▶ [AUSGEWÄHLTER TEXTAUSZUG]
........
Namensänderung 1938 in Danzig

G

Gast

Gast
Vor ein paar Tagen erfuhr ich aus Nachlasspapieren ein sorgsam gehütetes Familiengeheimnis: Mein Großvater hat im März 1938 in Danzig seinen Nachnamen, der ursprünglich polnisch klang, ins Deutsche "übersetzt" und ändern lassen.
Gesetzliche Grundlage war das Namensänderungsgesetz (NamÄndG) vom 05.01.1938, das für diese Aktion einen "wichtigen Grund" fordert.
Wer weiß mehr darüber, bezogen auf 1938? War damals allein der polnisch klingende Name ein "wichtiger Grund"?
 
Gast schrieb:
Wer weiß mehr darüber, bezogen auf 1938? War damals allein der polnisch klingende Name ein "wichtiger Grund"?
........
▶ [ZU ERLEDIGENDE AUFGABEN]
(a) Nennen Sie Monat und Jahr, in denen der Großvater laut dem Forumsbeitrag zur Namensänderung seinen Nachnamen ändern ließ.
(b) Kopieren Sie aus dem Forumsbeitrag zur Namensänderung den Abschnitt wortgetreu, beginnend mit "Namensänderung 1938 in" und weiter bis einschließlich "und ändern lassen.".
(c) Prüfen Sie, ob die folgenden Aussagen mit dem Forumsbeitrag zur Namensänderung übereinstimmen, und belegen Sie jede Antwort mit dem entscheidenden Wortlaut des Beitrags: (i) Das Namensänderungsgesetz stammt vom 05.01.1938. (ii) Der ursprüngliche Nachname klang tschechisch. (iii) Das Gesetz verlangt für eine Namensänderung einen wichtigen Grund.
Die Zeilen des Datensatzes stammen aus einer anderen Quelle als der Forumsbeitrag zur Namensänderung.

▶ [DATENSATZAUSZUG]
........
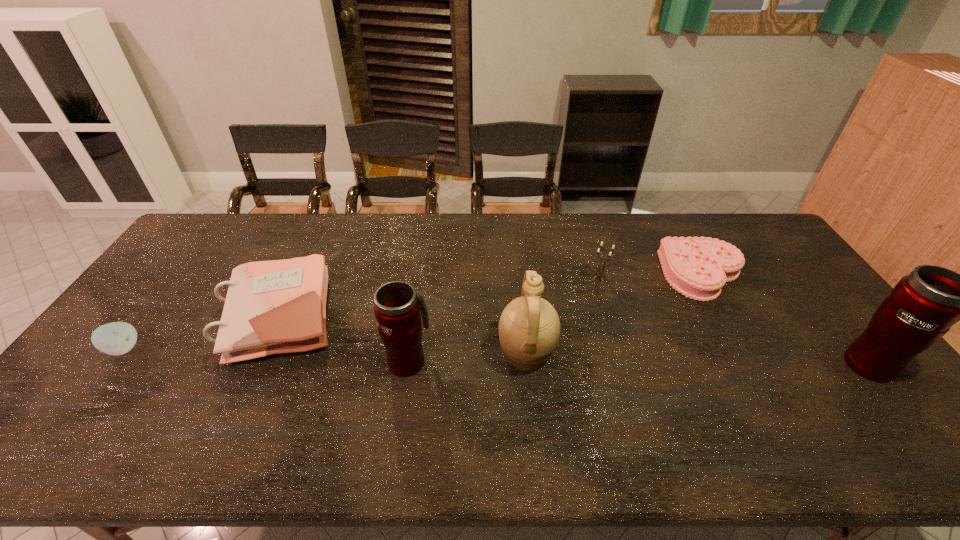
Where is `free space in the image that satisfies the following two spatial constraints: 1. on the side with the handle of the shorter thermos bottle; 2. on the right side of the shortest object`? free space in the image that satisfies the following two spatial constraints: 1. on the side with the handle of the shorter thermos bottle; 2. on the right side of the shortest object is located at coordinates (421, 275).

Identify the location of vacant area in the image that satisfies the following two spatial constraints: 1. on the back side of the fourth object from left to right; 2. on the left side of the shortest object. (518, 275).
........
▶ [DIE LÖSUNGEN]
(a) Im März 1938.

(b)
Namensänderung 1938 in Danzig

G

Gast

Gast
Vor ein paar Tagen erfuhr ich aus Nachlasspapieren ein sorgsam gehütetes Familiengeheimnis: Mein Großvater hat im März 1938 in Danzig seinen Nachnamen, der ursprünglich polnisch klang, ins Deutsche "übersetzt" und ändern lassen.

(c)
(i) Ja: "das Namensänderungsgesetz (NamÄndG) vom 05.01.1938"
(ii) Nein: "der ursprünglich polnisch klang"
(iii) Ja: "das für diese Aktion einen "wichtigen Grund" fordert"